C’est une réunion de certains des aspects les plus iconiques, les plus élégants de Paris dans un film très court. Avec ce pont emblématique de la ville. Et en voyant Catherine Deneuve, vous savez tout de suite que vous êtes dans le sillage d’une personne extraordinairement créative. Puis vous voyez la Tank Française, et vous savez que vous entrez dans une tradition d’élégance et de sophistication. On a donc à la fois la créativité, la beauté, le romantisme et un merveilleux patrimoine artisanal, dont les savoir-faire sont éternels. Alors pourquoi ne pas les réunir et en faire la base d’une histoire ? Je trouve le film très romantique. Spectaculaire et assez malicieux aussi. Il y a quelque chose qui tient de l’alchimie, une énergie très forte entre mon personnage et celui de Catherine Deneuve. Par exemple lorsque la caméra saisit un regard à travers la pièce, et c’est tout.
Quels sont les films et les réalisateurs qui vous ont marqué quand vous étiez plus jeune ?
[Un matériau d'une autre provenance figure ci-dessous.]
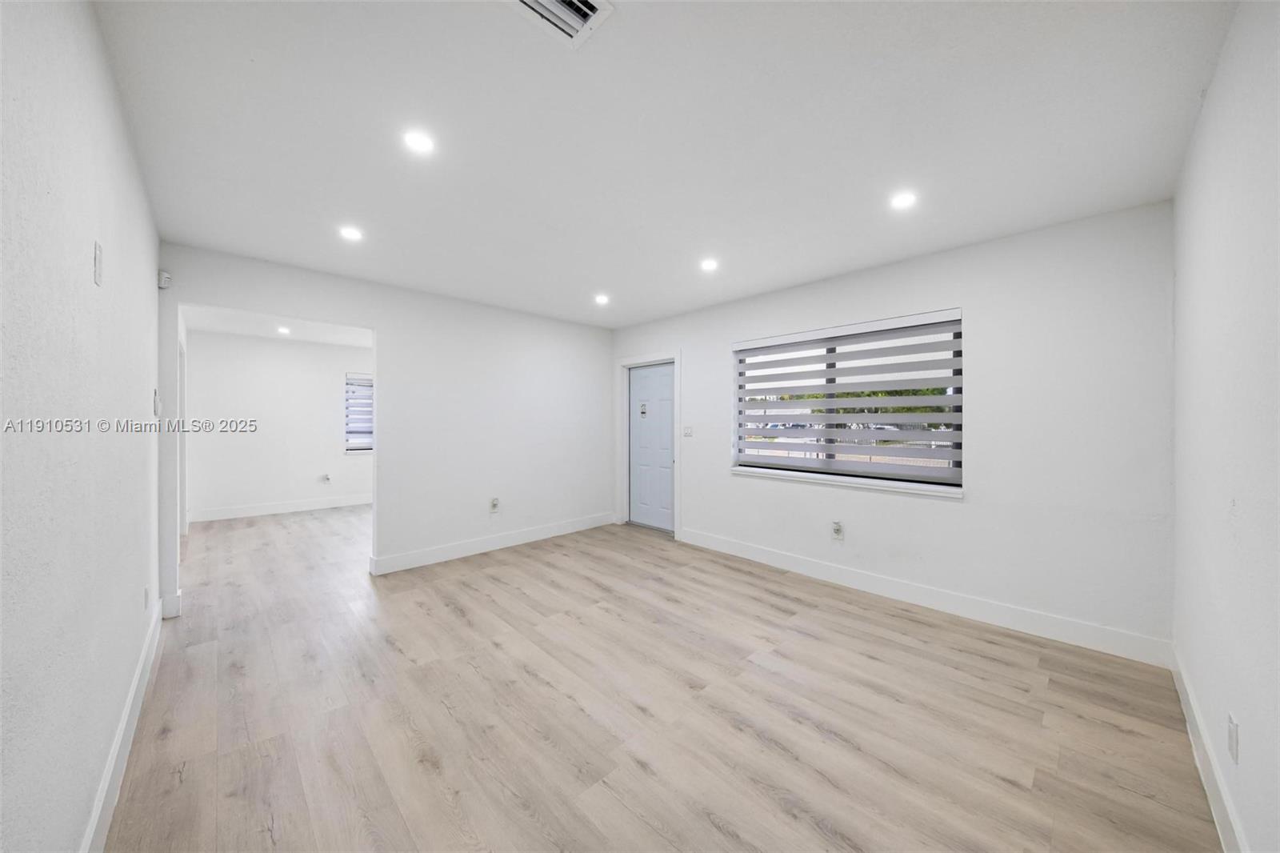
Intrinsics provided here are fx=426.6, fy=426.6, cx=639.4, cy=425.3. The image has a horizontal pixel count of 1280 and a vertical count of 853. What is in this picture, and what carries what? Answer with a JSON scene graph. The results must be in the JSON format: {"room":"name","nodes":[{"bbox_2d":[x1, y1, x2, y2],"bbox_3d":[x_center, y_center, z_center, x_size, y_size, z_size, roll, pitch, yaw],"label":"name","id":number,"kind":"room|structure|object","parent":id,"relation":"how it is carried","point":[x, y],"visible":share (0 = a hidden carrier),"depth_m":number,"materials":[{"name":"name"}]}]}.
{"room":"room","nodes":[
{"label":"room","id":0,"kind":"room"},
{"bbox_2d":[0,0,161,852],"bbox_3d":[-1.741,0.043,1.289,0.137,2.499,5.172,0,0,-44],"label":"left wall","id":1,"kind":"structure","parent":0,"point":[136,600],"depth_m":1.07,"materials":[{"name":"white paint"}]},
{"bbox_2d":[92,240,103,285],"bbox_3d":[-1.658,-0.495,1.311,0.013,0.121,0.069,0,0,-44],"label":"wall plate","id":2,"kind":"object","parent":1,"relation":"attached to","point":[98,257],"visible":0.98,"depth_m":1.30,"materials":[{"name":"white plastic"}]},
{"bbox_2d":[83,599,163,852],"bbox_3d":[-1.542,1.195,1.185,0.016,0.132,4.057,0,0,-44],"label":"baseboard","id":3,"kind":"structure","parent":1,"relation":"attached to","point":[138,672],"depth_m":1.55,"materials":[{"name":"white paint"}]},
{"bbox_2d":[142,585,151,610],"bbox_3d":[-2.481,0.867,2.149,0.010,0.117,0.075,0,0,-44],"label":"wall socket","id":4,"kind":"object","parent":1,"relation":"attached to","point":[146,595],"visible":0.98,"depth_m":2.13,"materials":[{"name":"white plastic"}]},
{"bbox_2d":[152,389,161,415],"bbox_3d":[-2.769,-0.130,2.454,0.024,0.137,0.081,0,0,-44],"label":"light switch","id":5,"kind":"object","parent":1,"relation":"attached to","point":[156,398],"visible":0.99,"depth_m":2.43,"materials":[{"name":"white plastic"}]},
{"bbox_2d":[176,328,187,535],"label":"door frame","id":6,"kind":"structure","parent":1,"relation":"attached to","point":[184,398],"depth_m":4.51,"materials":[{"name":"white paint"}]},
{"bbox_2d":[185,305,372,346],"bbox_3d":[-3.642,-1.266,5.002,3.073,0.118,3.536,0,0,-44],"label":"far room ceiling","id":7,"kind":"structure","parent":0,"point":[256,331],"depth_m":5.27,"materials":[{"name":"white paint"}]},
{"bbox_2d":[276,325,291,334],"bbox_3d":[-4.518,-1.208,5.413,0.160,0.011,0.162,0,0,-44],"label":"recessed light","id":8,"kind":"object","parent":7,"relation":"in","point":[282,329],"visible":0.99,"depth_m":5.40,"materials":[{"name":"white"}]},
{"bbox_2d":[186,329,372,519],"bbox_3d":[-4.713,0.005,6.476,3.231,2.469,0.141,0,0,-44],"label":"far room wall","id":9,"kind":"structure","parent":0,"point":[326,391],"depth_m":5.96,"materials":[{"name":"white paint"}]},
{"bbox_2d":[188,493,373,522],"bbox_3d":[-4.638,1.166,6.421,3.169,0.131,0.015,0,0,-44],"label":"baseboard","id":10,"kind":"structure","parent":9,"relation":"attached to","point":[297,508],"depth_m":5.98,"materials":[{"name":"white paint"}]},
{"bbox_2d":[320,472,331,482],"bbox_3d":[-4.676,0.783,6.357,0.114,0.132,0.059,0,0,-44],"label":"wall socket","id":11,"kind":"object","parent":9,"relation":"attached to","point":[326,478],"visible":0.99,"depth_m":6.35,"materials":[{"name":"white plastic"}]},
{"bbox_2d":[344,371,374,453],"bbox_3d":[-4.214,-0.190,6.918,0.984,1.268,0.133,0,0,-44],"label":"far room window","id":12,"kind":"structure","parent":9,"relation":"in","point":[349,382],"depth_m":6.71,"materials":[{"name":"white"}]},
{"bbox_2d":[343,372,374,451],"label":"far room window blind","id":13,"kind":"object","parent":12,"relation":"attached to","point":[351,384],"visible":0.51,"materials":[{"name":"white fabric"}]},
{"bbox_2d":[160,242,614,607],"bbox_3d":[-1.788,0.013,4.152,3.969,2.486,0.126,0,0,-44],"label":"back wall","id":14,"kind":"structure","parent":0,"point":[384,324],"depth_m":4.03,"materials":[{"name":"white paint"}]},
{"bbox_2d":[157,269,171,289],"bbox_3d":[-3.087,-0.950,2.775,0.051,0.105,0.063,0,0,-44],"label":"motion sensor","id":15,"kind":"object","parent":14,"relation":"attached to","point":[166,277],"visible":0.97,"depth_m":2.75,"materials":[{"name":"white"}]},
{"bbox_2d":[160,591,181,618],"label":"baseboard","id":16,"kind":"structure","parent":14,"relation":"attached to","point":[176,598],"depth_m":2.80,"materials":[{"name":"white paint"}]},
{"bbox_2d":[369,512,615,574],"bbox_3d":[-1.308,1.183,4.489,2.666,0.129,0.016,0,0,-44],"label":"baseboard","id":17,"kind":"structure","parent":14,"relation":"attached to","point":[434,553],"depth_m":4.20,"materials":[{"name":"white paint"}]},
{"bbox_2d":[488,496,499,512],"bbox_3d":[-1.474,0.810,4.328,0.088,0.151,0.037,0,0,-44],"label":"wall socket","id":18,"kind":"object","parent":14,"relation":"attached to","point":[494,503],"visible":0.99,"depth_m":4.32,"materials":[{"name":"white plastic"}]},
{"bbox_2d":[102,502,1222,852],"bbox_3d":[-1.463,1.320,3.718,4.816,0.103,8.451,0,0,-44],"label":"floor","id":19,"kind":"structure","parent":0,"point":[459,622],"depth_m":1.88,"materials":[{"name":"brown wood"}]},
{"bbox_2d":[96,0,1236,326],"bbox_3d":[-0.179,-1.251,2.614,4.193,0.114,4.951,0,0,-44],"label":"ceiling","id":20,"kind":"structure","parent":0,"point":[885,170],"depth_m":1.74,"materials":[{"name":"white paint"}]},
{"bbox_2d":[338,225,363,240],"bbox_3d":[-1.809,-1.203,2.673,0.141,0.007,0.141,0,0,-44],"label":"recessed light","id":21,"kind":"object","parent":20,"relation":"in","point":[349,232],"visible":0.99,"depth_m":2.66,"materials":[{"name":"white"}]},
{"bbox_2d":[402,130,435,154],"bbox_3d":[-0.934,-1.199,1.806,0.137,0.007,0.136,0,0,-44],"label":"recessed light","id":22,"kind":"object","parent":20,"relation":"in","point":[422,145],"visible":0.99,"depth_m":1.80,"materials":[{"name":"white"}]},
{"bbox_2d":[504,0,613,46],"bbox_3d":[-0.247,-1.200,1.161,0.301,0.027,0.269,0,0,-44],"label":"air vent","id":23,"kind":"object","parent":20,"relation":"in","point":[582,6],"visible":0.99,"depth_m":1.25,"materials":[{"name":"white metal"}]},
{"bbox_2d":[594,293,609,304],"bbox_3d":[-0.366,-1.209,4.097,0.151,0.015,0.152,0,0,-44],"label":"recessed light","id":24,"kind":"object","parent":20,"relation":"in","point":[602,299],"visible":0.98,"depth_m":4.08,"materials":[{"name":"white"}]},
{"bbox_2d":[700,258,719,270],"bbox_3d":[0.521,-1.202,3.197,0.146,0.013,0.147,0,0,-44],"label":"recessed light","id":25,"kind":"object","parent":20,"relation":"in","point":[710,264],"visible":0.98,"depth_m":3.19,"materials":[{"name":"white"}]},
{"bbox_2d":[889,190,917,209],"bbox_3d":[1.404,-1.199,2.270,0.138,0.007,0.139,0,0,-44],"label":"recessed light","id":26,"kind":"object","parent":20,"relation":"in","point":[902,200],"visible":0.99,"depth_m":2.26,"materials":[{"name":"white"}]},
{"bbox_2d":[613,200,1172,657],"bbox_3d":[1.266,0.023,3.897,0.172,2.486,4.722,0,0,-44],"label":"window wall","id":27,"kind":"structure","parent":0,"point":[700,498],"depth_m":2.67,"materials":[{"name":"white paint"}]},
{"bbox_2d":[615,349,679,535],"bbox_3d":[0.133,0.191,5.127,0.190,2.113,1.059,0,0,-44],"label":"door frame","id":28,"kind":"structure","parent":27,"relation":"attached to","point":[677,356],"depth_m":5.24,"materials":[{"name":"white paint"}]},
{"bbox_2d":[627,360,675,530],"bbox_3d":[0.156,0.249,5.180,0.106,1.987,0.849,0,0,-44],"label":"door","id":29,"kind":"structure","parent":27,"relation":"in","point":[667,443],"depth_m":5.20,"materials":[{"name":"white paint"}]},
{"bbox_2d":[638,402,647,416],"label":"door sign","id":30,"kind":"object","parent":29,"relation":"attached to","point":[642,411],"visible":0.98,"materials":[{"name":"white"}]},
{"bbox_2d":[681,424,693,436],"bbox_3d":[0.506,0.064,4.569,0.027,0.122,0.120,0,0,-44],"label":"light switch","id":31,"kind":"object","parent":27,"relation":"attached to","point":[687,431],"visible":0.98,"depth_m":4.57,"materials":[{"name":"white plastic"}]},
{"bbox_2d":[831,520,843,539],"bbox_3d":[1.578,0.839,3.415,0.012,0.132,0.076,0,0,-44],"label":"wall socket","id":32,"kind":"object","parent":27,"relation":"attached to","point":[838,528],"visible":0.99,"depth_m":3.41,"materials":[{"name":"white plastic"}]},
{"bbox_2d":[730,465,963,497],"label":"window sill","id":33,"kind":"structure","parent":27,"relation":"attached to","point":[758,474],"depth_m":3.33,"materials":[{"name":"white paint"}]},
{"bbox_2d":[731,308,964,494],"bbox_3d":[1.632,-0.177,3.603,0.099,1.259,1.773,0,0,-44],"label":"window","id":34,"kind":"structure","parent":27,"relation":"in","point":[775,466],"depth_m":3.48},
{"bbox_2d":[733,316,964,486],"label":"window blind","id":35,"kind":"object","parent":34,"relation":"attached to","point":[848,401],"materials":[{"name":"grey fabric"}]},
{"bbox_2d":[676,525,1172,666],"bbox_3d":[1.589,1.197,3.459,0.015,0.131,3.466,0,0,-44],"label":"baseboard","id":36,"kind":"structure","parent":27,"relation":"attached to","point":[790,566],"depth_m":2.84,"materials":[{"name":"white paint"}]},
{"bbox_2d":[1171,0,1279,850],"bbox_3d":[1.498,0.036,0.912,3.775,2.502,0.129,0,0,-44],"label":"right wall","id":37,"kind":"structure","parent":0,"point":[1250,730],"depth_m":1.29,"materials":[{"name":"white paint"}]},
{"bbox_2d":[1170,644,1248,852],"bbox_3d":[1.440,1.205,0.963,3.712,0.129,0.015,0,0,-44],"label":"baseboard","id":38,"kind":"structure","parent":37,"relation":"attached to","point":[1181,690],"depth_m":1.47,"materials":[{"name":"white paint"}]},
{"bbox_2d":[1227,712,1239,762],"bbox_3d":[1.763,0.930,1.270,0.073,0.118,0.009,0,0,-44],"label":"wall socket","id":39,"kind":"object","parent":37,"relation":"attached to","point":[1230,744],"visible":0.97,"depth_m":1.26,"materials":[{"name":"white plastic"}]}
]}

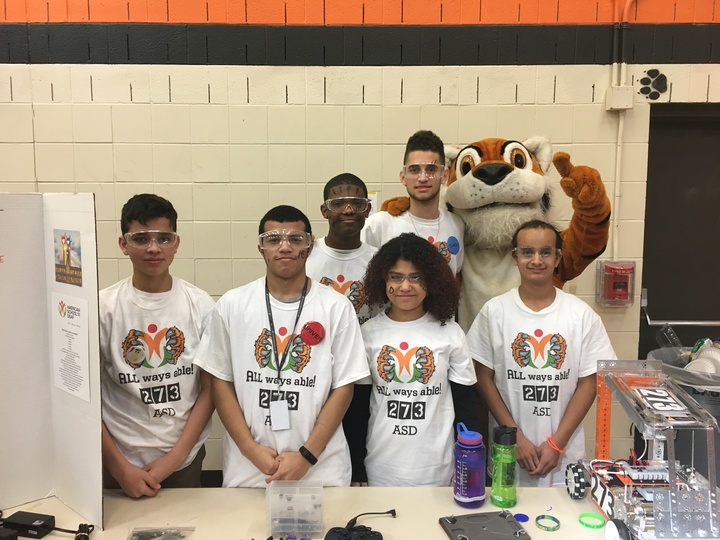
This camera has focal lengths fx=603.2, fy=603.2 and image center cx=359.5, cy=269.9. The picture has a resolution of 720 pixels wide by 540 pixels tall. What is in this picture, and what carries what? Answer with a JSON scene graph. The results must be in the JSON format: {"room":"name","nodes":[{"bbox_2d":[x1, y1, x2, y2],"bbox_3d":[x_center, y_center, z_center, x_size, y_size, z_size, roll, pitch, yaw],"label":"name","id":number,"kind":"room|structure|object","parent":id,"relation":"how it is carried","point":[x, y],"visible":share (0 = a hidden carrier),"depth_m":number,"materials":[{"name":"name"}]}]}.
{"room":"gym","nodes":[
{"label":"gym","id":0,"kind":"room"},
{"bbox_2d":[98,191,217,497],"bbox_3d":[-0.773,0.447,2.227,0.490,1.411,0.505,-3,7,-26],"label":"man","id":1,"kind":"object","parent":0,"point":[137,220],"visible":0.85,"depth_m":2.09},
{"bbox_2d":[196,203,366,487],"bbox_3d":[-0.263,0.468,2.149,0.543,1.321,0.537,0,7,0],"label":"man","id":2,"kind":"object","parent":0,"point":[300,463],"visible":0.9,"depth_m":2.02},
{"bbox_2d":[0,484,636,539],"bbox_3d":[-0.071,1.117,1.549,2.770,0.732,1.021,0,7,0],"label":"table","id":3,"kind":"object","parent":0,"point":[436,528],"visible":0.66,"depth_m":1.80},
{"bbox_2d":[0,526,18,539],"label":"box","id":4,"kind":"object","parent":3,"relation":"on","point":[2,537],"visible":0.99,"depth_m":1.62,"materials":[{"name":"black"}]},
{"bbox_2d":[0,510,55,537],"bbox_3d":[-0.936,0.720,1.701,0.131,0.040,0.069,2,7,14],"label":"power adapter","id":5,"kind":"object","parent":3,"relation":"on","point":[14,516],"visible":0.99,"depth_m":1.68,"materials":[{"name":"black plastic"}]},
{"bbox_2d":[0,192,103,534],"bbox_3d":[-1.112,0.264,1.671,0.713,0.932,0.506,0,7,0],"label":"display board","id":6,"kind":"object","parent":3,"relation":"on","point":[87,215],"visible":0.97,"depth_m":1.80,"materials":[{"name":"white cardboard"}]},
{"bbox_2d":[53,229,82,285],"bbox_3d":[-0.824,-0.037,1.700,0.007,0.147,0.181,-6,9,-44],"label":"poster","id":7,"kind":"object","parent":6,"relation":"attached to","point":[64,242],"visible":0.97,"depth_m":1.70,"materials":[{"name":"multicoloured paper"}]},
{"bbox_2d":[51,293,91,402],"bbox_3d":[-0.846,0.222,1.762,0.248,0.272,0.018,6,9,44],"label":"paper notice","id":8,"kind":"object","parent":6,"relation":"attached to","point":[84,332],"visible":0.98,"depth_m":1.76,"materials":[{"name":"white paper"}]},
{"bbox_2d":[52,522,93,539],"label":"cable","id":9,"kind":"object","parent":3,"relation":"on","point":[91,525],"visible":0.95,"depth_m":1.67,"materials":[{"name":"black plastic"}]},
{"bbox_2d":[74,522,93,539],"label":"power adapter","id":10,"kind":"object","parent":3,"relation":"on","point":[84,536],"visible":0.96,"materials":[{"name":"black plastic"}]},
{"bbox_2d":[127,526,195,539],"bbox_3d":[-0.545,0.724,1.614,0.180,0.033,0.136,0,7,0],"label":"plastic bag","id":11,"kind":"object","parent":3,"relation":"on","point":[146,533],"visible":0.99,"depth_m":1.65,"materials":[{"name":"clear plastic"}]},
{"bbox_2d":[266,479,323,536],"bbox_3d":[-0.179,0.669,1.698,0.160,0.125,0.113,0,7,0],"label":"plastic box","id":12,"kind":"object","parent":3,"relation":"on","point":[292,516],"visible":0.99,"depth_m":1.67,"materials":[{"name":"clear plastic"}]},
{"bbox_2d":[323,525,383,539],"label":"controller","id":13,"kind":"object","parent":3,"relation":"on","point":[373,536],"visible":0.99,"depth_m":1.61,"materials":[{"name":"black plastic"}]},
{"bbox_2d":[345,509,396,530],"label":"cable","id":14,"kind":"object","parent":13,"relation":"attached to","point":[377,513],"visible":0.97,"depth_m":1.69,"materials":[{"name":"black plastic"}]},
{"bbox_2d":[452,421,486,508],"bbox_3d":[0.334,0.591,1.840,0.100,0.250,0.099,0,7,0],"label":"water bottle","id":15,"kind":"object","parent":3,"relation":"on","point":[473,493],"visible":0.99,"depth_m":1.81,"materials":[{"name":"plastic"}]},
{"bbox_2d":[438,510,530,539],"bbox_3d":[0.354,0.729,1.690,0.226,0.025,0.175,-1,7,-13],"label":"tablet","id":16,"kind":"object","parent":3,"relation":"on","point":[513,522],"visible":0.99,"depth_m":1.70,"materials":[{"name":"grey"}]},
{"bbox_2d":[490,424,517,508],"bbox_3d":[0.446,0.603,1.867,0.080,0.245,0.079,0,7,0],"label":"green water bottle","id":17,"kind":"object","parent":3,"relation":"on","point":[509,484],"visible":0.99,"depth_m":1.84,"materials":[{"name":"green plastic"}]},
{"bbox_2d":[514,513,529,522],"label":"blue disc","id":18,"kind":"object","parent":3,"relation":"on","point":[525,519],"visible":0.94,"depth_m":1.76,"materials":[{"name":"blue plastic"}]},
{"bbox_2d":[535,514,560,530],"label":"wristband","id":19,"kind":"object","parent":3,"relation":"on","point":[538,518],"visible":0.97,"depth_m":1.72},
{"bbox_2d":[578,512,604,527],"bbox_3d":[0.670,0.721,1.744,0.071,0.016,0.071,5,8,34],"label":"wristband","id":20,"kind":"object","parent":3,"relation":"on","point":[595,518],"visible":0.97,"depth_m":1.73,"materials":[{"name":"green rubber"}]},
{"bbox_2d":[561,357,719,539],"bbox_3d":[0.840,0.518,1.695,0.438,0.439,0.691,0,7,0],"label":"robot","id":21,"kind":"object","parent":3,"relation":"on","point":[625,492],"visible":0.97,"depth_m":1.67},
{"bbox_2d":[308,172,384,327],"bbox_3d":[-0.066,0.246,2.621,0.462,1.293,0.496,0,7,0],"label":"man","id":22,"kind":"object","parent":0,"point":[349,227],"visible":0.44,"depth_m":2.51},
{"bbox_2d":[0,0,719,481],"bbox_3d":[-0.049,-0.460,3.230,8.693,3.302,0.205,0,7,0],"label":"wall","id":23,"kind":"structure","parent":0,"point":[444,109],"depth_m":3.12,"materials":[{"name":"paint"}]},
{"bbox_2d":[367,191,377,216],"bbox_3d":[0.019,-0.322,3.137,0.127,0.167,0.010,0,7,0],"label":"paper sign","id":24,"kind":"object","parent":23,"relation":"attached to","point":[371,201],"visible":0.23,"depth_m":3.13,"materials":[{"name":"white"}]},
{"bbox_2d":[596,259,635,306],"bbox_3d":[1.343,0.067,3.154,0.165,0.234,0.122,0,7,0],"label":"fire alarm","id":25,"kind":"object","parent":23,"relation":"attached to","point":[625,292],"visible":0.96,"depth_m":3.12,"materials":[{"name":"red plastic"}]},
{"bbox_2d":[605,85,633,110],"bbox_3d":[1.324,-0.880,3.073,0.118,0.112,0.079,0,7,0],"label":"junction box","id":26,"kind":"object","parent":23,"relation":"attached to","point":[625,96],"visible":0.93,"depth_m":3.05,"materials":[{"name":"beige metal"}]},
{"bbox_2d":[611,0,635,262],"bbox_3d":[1.413,-0.846,3.107,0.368,1.598,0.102,0,7,0],"label":"conduit pipe","id":27,"kind":"object","parent":23,"relation":"attached to","point":[616,238],"visible":0.78,"depth_m":3.15,"materials":[{"name":"beige metal"}]},
{"bbox_2d":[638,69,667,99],"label":"paw print","id":28,"kind":"object","parent":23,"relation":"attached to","point":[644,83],"visible":0.98,"depth_m":3.16,"materials":[{"name":"black paint"}]},
{"bbox_2d":[639,104,719,364],"bbox_3d":[2.017,0.146,3.335,0.989,2.078,0.135,0,7,0],"label":"door","id":29,"kind":"structure","parent":23,"relation":"in","point":[653,124],"depth_m":3.29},
{"bbox_2d":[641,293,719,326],"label":"push bar","id":30,"kind":"object","parent":29,"relation":"attached to","point":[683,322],"visible":0.91,"depth_m":3.25,"materials":[{"name":"silver metal"}]},
{"bbox_2d":[345,234,478,486],"bbox_3d":[0.198,0.528,2.284,0.490,1.288,0.516,0,7,0],"label":"woman","id":31,"kind":"object","parent":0,"point":[388,351],"visible":0.87,"depth_m":2.15},
{"bbox_2d":[362,130,463,288],"bbox_3d":[0.247,0.025,2.817,0.502,1.318,0.514,0,7,0],"label":"man","id":32,"kind":"object","parent":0,"point":[412,207],"visible":0.56,"depth_m":2.73},
{"bbox_2d":[377,131,612,327],"bbox_3d":[0.591,0.216,2.880,1.089,1.737,0.965,0,7,0],"label":"mascot","id":33,"kind":"object","parent":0,"point":[486,142],"visible":0.53,"depth_m":2.65},
{"bbox_2d":[466,219,616,487],"bbox_3d":[0.708,0.498,2.402,0.505,1.345,0.510,0,7,0],"label":"man","id":34,"kind":"object","parent":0,"point":[523,442],"visible":0.86,"depth_m":2.26},
{"bbox_2d":[645,346,719,479],"bbox_3d":[1.612,0.841,2.881,0.577,0.835,0.569,0,7,0],"label":"trash can","id":35,"kind":"object","parent":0,"point":[705,400],"visible":0.38,"depth_m":2.72,"materials":[{"name":"grey plastic"}]},
{"bbox_2d":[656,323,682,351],"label":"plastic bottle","id":36,"kind":"object","parent":35,"relation":"in","point":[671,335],"visible":0.67,"depth_m":3.00,"materials":[{"name":"clear plastic"}]},
{"bbox_2d":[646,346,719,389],"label":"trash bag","id":37,"kind":"object","parent":35,"relation":"in","point":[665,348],"visible":0.31,"depth_m":2.83,"materials":[{"name":"grey plastic"}]},
{"bbox_2d":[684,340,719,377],"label":"paper plates","id":38,"kind":"object","parent":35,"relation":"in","point":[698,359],"visible":0.58,"depth_m":2.80,"materials":[{"name":"white paper"}]}
]}

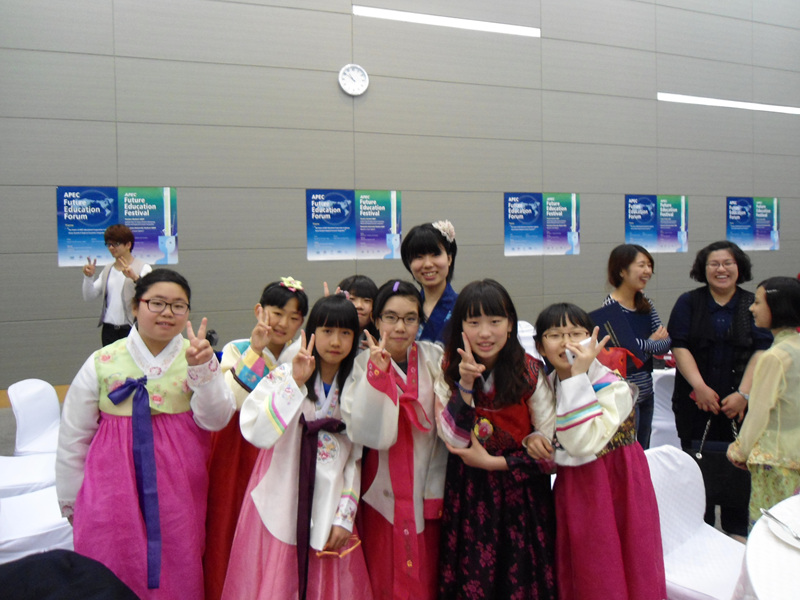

J’adorais les classiques que nous regardions en famille, comme Le Faucon maltais et Casablanca, ou Les Enchaînés d’Hitchcock. Tous les films de John Huston – en boucle – et beaucoup de films arabes ou français également. Il faut remercier la France pour sa contribution au cinéma et à la création. Dans toutes les écoles de cinéma d’Amérique, on commence par les frères Lumière ; donc j’adore l’avant-garde, j’adore la Nouvelle Vague. Je suis un grand fan du cinéma français, et j’ai toujours eu envie de tourner en France. Je suis triste de la disparition de Godard, mais ce qu’il nous a laissé lui survivra éternellement. J’aimais aussi énormément Agnès Varda. Mais nous regardions aussi des James Bond, des Kubrick, des Spielberg, des Scorsese. Un jour où j’étais malade, je me souviens que mon père avait rapporté à la maison la série complète des Rocky, du I au IV. Saviez-vous que Stallone avait remporté l’Oscar du meilleur scénario original pour le premier Rocky ?
”Il y a quelque chose qui tient de l’alchimie, une énergie très forte entre mon personnage et celui de Catherine Deneuve. ”
Quels types de valeurs aimeriez-vous promouvoir dans le monde à travers votre collaboration avec Cartier ?
Je suis attaché à l’égalité, à la justice, à la vérité, à la dignité, à l’intégrité. Cartier parvient à faire la synthèse de tout cela, non seulement à travers ses créations, son savoir-faire dans la joaillerie ou l’horlogerie, mais aussi par sa philosophie et son éthique. Il y a une élégance qui ne tient pas seulement à ce que fabrique la marque, mais aussi à l’effet qu’elle produit sur vous en tant qu’être humain, si je peux le formuler ainsi.